------ Extracted entries ------

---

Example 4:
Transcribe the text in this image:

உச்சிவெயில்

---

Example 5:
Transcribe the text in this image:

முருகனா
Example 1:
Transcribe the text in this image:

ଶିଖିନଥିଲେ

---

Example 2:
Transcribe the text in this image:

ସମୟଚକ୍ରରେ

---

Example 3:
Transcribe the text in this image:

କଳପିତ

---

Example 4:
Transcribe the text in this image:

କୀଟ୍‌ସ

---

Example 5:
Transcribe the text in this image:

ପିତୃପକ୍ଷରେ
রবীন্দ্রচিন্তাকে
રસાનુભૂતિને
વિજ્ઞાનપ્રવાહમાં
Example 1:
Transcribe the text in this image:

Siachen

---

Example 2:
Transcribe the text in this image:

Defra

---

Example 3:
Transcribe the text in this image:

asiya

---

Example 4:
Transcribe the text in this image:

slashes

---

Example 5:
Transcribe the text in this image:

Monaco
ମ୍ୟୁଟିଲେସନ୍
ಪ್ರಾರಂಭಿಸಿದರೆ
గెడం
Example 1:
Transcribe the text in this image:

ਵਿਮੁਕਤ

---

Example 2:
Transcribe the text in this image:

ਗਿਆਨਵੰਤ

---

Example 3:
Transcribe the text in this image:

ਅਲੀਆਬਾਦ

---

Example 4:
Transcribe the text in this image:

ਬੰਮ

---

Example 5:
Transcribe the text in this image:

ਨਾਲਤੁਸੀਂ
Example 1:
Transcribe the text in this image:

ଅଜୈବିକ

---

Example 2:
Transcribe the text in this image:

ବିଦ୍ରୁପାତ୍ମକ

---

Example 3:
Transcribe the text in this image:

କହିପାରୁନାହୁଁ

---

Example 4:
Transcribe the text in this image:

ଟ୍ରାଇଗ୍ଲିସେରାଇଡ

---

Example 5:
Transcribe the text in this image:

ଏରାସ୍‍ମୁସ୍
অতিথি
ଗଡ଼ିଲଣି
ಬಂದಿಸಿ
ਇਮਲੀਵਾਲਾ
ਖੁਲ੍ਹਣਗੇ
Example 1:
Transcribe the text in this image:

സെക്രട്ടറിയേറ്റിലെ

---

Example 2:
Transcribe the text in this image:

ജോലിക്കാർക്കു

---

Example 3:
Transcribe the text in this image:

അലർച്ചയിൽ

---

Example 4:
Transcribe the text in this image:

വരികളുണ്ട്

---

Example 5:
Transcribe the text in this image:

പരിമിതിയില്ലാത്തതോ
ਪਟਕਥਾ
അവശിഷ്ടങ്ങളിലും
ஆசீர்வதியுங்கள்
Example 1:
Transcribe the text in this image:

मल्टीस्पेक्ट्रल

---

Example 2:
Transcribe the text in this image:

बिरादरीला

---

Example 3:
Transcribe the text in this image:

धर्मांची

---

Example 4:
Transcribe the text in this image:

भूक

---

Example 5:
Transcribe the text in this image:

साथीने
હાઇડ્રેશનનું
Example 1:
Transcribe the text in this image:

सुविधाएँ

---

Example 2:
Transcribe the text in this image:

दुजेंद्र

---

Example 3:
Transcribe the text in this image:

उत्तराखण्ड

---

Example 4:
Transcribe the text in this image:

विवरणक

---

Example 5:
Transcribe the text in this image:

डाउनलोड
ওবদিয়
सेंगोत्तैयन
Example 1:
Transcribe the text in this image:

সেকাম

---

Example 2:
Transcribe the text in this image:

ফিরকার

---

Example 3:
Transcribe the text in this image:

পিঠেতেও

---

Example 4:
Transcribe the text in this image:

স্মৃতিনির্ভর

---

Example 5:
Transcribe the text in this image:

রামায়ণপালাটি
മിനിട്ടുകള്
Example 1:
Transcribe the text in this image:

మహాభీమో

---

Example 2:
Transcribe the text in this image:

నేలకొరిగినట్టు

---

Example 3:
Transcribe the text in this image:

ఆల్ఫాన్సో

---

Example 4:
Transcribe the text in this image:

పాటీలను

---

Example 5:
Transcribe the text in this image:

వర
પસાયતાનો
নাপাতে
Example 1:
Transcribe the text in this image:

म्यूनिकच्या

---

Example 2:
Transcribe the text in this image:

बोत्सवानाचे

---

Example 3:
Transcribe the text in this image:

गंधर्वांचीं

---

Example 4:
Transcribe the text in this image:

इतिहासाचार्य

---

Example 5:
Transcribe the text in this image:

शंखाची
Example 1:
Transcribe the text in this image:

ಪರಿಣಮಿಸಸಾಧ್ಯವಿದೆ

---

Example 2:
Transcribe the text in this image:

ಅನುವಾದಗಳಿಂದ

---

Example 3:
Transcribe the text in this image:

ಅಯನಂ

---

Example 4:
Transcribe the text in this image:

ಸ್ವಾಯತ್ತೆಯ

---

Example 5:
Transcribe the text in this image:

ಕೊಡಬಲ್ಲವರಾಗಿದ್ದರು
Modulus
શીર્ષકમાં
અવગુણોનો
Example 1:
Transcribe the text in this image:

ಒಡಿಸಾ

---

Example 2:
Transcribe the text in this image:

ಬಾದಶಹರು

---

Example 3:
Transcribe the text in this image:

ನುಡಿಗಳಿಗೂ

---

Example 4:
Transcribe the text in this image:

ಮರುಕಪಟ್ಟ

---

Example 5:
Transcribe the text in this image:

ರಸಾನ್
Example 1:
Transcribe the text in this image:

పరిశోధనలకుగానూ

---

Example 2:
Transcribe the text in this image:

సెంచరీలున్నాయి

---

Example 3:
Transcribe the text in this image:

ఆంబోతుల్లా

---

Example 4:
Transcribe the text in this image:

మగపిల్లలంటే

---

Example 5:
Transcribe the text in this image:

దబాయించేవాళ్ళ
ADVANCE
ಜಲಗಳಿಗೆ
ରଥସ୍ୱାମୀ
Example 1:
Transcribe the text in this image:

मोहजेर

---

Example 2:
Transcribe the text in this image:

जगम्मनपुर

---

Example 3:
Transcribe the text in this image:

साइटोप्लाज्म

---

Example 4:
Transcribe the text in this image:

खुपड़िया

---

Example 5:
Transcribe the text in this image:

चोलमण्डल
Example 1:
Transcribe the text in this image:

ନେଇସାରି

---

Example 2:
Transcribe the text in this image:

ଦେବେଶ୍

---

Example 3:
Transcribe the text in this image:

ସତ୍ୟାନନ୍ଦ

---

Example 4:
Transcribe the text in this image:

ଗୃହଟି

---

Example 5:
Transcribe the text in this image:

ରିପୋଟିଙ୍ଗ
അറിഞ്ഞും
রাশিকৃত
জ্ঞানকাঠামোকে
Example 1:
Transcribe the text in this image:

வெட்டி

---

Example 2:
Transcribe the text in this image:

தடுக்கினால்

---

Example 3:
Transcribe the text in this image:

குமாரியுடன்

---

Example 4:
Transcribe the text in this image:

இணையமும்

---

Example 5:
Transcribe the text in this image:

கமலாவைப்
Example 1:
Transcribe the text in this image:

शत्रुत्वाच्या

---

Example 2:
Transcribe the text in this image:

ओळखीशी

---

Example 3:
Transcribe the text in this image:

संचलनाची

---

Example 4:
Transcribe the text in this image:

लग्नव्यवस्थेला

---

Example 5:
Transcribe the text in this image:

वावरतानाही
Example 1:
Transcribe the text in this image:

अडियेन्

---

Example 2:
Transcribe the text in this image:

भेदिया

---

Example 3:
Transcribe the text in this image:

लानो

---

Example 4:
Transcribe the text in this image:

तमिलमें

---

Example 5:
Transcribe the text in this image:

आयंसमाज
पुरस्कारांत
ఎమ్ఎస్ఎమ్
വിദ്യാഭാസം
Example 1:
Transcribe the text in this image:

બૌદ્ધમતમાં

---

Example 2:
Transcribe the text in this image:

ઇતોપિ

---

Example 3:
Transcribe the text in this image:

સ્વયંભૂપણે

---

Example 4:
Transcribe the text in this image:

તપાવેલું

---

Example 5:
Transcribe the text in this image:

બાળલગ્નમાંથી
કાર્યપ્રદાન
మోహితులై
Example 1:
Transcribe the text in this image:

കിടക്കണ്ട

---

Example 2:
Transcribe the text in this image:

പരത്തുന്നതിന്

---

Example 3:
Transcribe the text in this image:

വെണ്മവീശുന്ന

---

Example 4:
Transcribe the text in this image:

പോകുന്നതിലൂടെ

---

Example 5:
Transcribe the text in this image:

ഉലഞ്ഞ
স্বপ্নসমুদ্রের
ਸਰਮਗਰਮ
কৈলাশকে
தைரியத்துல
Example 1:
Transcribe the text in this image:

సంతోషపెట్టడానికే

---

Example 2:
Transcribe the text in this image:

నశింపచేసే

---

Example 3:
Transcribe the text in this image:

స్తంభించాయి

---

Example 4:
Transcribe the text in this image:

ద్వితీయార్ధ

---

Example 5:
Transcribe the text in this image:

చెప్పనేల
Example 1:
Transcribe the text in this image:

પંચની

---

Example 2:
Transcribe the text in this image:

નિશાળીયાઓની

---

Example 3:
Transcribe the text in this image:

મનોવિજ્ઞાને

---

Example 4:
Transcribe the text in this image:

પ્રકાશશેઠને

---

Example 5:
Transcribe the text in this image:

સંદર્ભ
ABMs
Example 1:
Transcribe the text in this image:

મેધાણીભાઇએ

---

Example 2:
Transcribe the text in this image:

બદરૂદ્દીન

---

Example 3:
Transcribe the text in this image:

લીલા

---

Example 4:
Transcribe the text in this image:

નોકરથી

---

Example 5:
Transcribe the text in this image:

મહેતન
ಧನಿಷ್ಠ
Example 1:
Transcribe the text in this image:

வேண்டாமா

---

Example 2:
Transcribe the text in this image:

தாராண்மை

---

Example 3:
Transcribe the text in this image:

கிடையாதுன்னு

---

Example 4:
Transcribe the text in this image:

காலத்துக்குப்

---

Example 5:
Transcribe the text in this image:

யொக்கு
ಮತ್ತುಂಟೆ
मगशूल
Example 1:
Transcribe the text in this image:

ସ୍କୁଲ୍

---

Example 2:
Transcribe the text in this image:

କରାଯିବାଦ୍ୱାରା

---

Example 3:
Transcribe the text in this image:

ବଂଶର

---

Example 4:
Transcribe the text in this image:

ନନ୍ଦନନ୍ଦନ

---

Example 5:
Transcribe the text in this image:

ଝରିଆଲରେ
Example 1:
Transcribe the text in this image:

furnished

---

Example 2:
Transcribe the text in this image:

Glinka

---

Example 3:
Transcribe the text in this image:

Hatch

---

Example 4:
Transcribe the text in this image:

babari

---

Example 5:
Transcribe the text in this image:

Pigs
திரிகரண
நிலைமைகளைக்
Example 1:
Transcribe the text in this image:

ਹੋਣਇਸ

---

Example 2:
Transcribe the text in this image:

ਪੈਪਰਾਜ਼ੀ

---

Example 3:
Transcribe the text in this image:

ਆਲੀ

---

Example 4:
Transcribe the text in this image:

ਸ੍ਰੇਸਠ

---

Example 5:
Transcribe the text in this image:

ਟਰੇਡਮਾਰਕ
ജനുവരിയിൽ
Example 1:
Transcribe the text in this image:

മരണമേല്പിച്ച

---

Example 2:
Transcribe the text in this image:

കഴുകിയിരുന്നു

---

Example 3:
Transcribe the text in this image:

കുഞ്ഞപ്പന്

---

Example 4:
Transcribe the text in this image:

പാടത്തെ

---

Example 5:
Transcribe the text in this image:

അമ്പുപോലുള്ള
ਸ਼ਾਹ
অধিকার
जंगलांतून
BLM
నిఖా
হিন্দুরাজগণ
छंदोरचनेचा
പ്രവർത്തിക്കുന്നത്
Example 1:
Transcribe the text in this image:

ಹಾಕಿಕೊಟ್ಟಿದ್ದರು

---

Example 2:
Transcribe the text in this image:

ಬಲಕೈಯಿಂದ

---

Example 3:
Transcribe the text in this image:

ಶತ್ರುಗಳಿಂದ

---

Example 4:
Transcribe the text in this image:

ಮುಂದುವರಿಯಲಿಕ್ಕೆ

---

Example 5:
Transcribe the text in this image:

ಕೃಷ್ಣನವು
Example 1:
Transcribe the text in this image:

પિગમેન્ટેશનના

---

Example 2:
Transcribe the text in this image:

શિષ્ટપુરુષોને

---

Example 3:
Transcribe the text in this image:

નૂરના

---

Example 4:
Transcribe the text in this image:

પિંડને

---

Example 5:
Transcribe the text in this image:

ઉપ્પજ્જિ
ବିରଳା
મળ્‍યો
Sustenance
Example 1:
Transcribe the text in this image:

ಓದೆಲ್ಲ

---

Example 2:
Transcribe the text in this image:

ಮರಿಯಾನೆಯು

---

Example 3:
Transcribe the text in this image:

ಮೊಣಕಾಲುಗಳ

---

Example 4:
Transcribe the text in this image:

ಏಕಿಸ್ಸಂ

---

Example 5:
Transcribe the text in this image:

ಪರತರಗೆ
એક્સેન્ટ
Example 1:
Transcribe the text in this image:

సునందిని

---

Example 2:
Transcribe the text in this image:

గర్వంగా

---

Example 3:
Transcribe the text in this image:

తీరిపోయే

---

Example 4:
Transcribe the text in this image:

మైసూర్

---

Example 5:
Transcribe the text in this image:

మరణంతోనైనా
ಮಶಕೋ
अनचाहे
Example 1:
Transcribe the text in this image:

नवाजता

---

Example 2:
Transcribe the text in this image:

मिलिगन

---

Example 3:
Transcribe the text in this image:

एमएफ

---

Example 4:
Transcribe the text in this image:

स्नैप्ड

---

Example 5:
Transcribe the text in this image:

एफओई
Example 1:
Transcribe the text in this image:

------

Set problem:
Copy the data word for word, from its first line up to and including the line with "ଟ୍ରାଇଗ୍ଲିସେରାଇଡ".

Finished exercise:
---

Example 4:
Transcribe the text in this image:

உச்சிவெயில்

---

Example 5:
Transcribe the text in this image:

முருகனா
Example 1:
Transcribe the text in this image:

ଶିଖିନଥିଲେ

---

Example 2:
Transcribe the text in this image:

ସମୟଚକ୍ରରେ

---

Example 3:
Transcribe the text in this image:

କଳପିତ

---

Example 4:
Transcribe the text in this image:

କୀଟ୍‌ସ

---

Example 5:
Transcribe the text in this image:

ପିତୃପକ୍ଷରେ
রবীন্দ্রচিন্তাকে
રસાનુભૂતિને
વિજ્ઞાનપ્રવાહમાં
Example 1:
Transcribe the text in this image:

Siachen

---

Example 2:
Transcribe the text in this image:

Defra

---

Example 3:
Transcribe the text in this image:

asiya

---

Example 4:
Transcribe the text in this image:

slashes

---

Example 5:
Transcribe the text in this image:

Monaco
ମ୍ୟୁଟିଲେସନ୍
ಪ್ರಾರಂಭಿಸಿದರೆ
గెడం
Example 1:
Transcribe the text in this image:

ਵਿਮੁਕਤ

---

Example 2:
Transcribe the text in this image:

ਗਿਆਨਵੰਤ

---

Example 3:
Transcribe the text in this image:

ਅਲੀਆਬਾਦ

---

Example 4:
Transcribe the text in this image:

ਬੰਮ

---

Example 5:
Transcribe the text in this image:

ਨਾਲਤੁਸੀਂ
Example 1:
Transcribe the text in this image:

ଅଜୈବିକ

---

Example 2:
Transcribe the text in this image:

ବିଦ୍ରୁପାତ୍ମକ

---

Example 3:
Transcribe the text in this image:

କହିପାରୁନାହୁଁ

---

Example 4:
Transcribe the text in this image:

ଟ୍ରାଇଗ୍ଲିସେରାଇଡ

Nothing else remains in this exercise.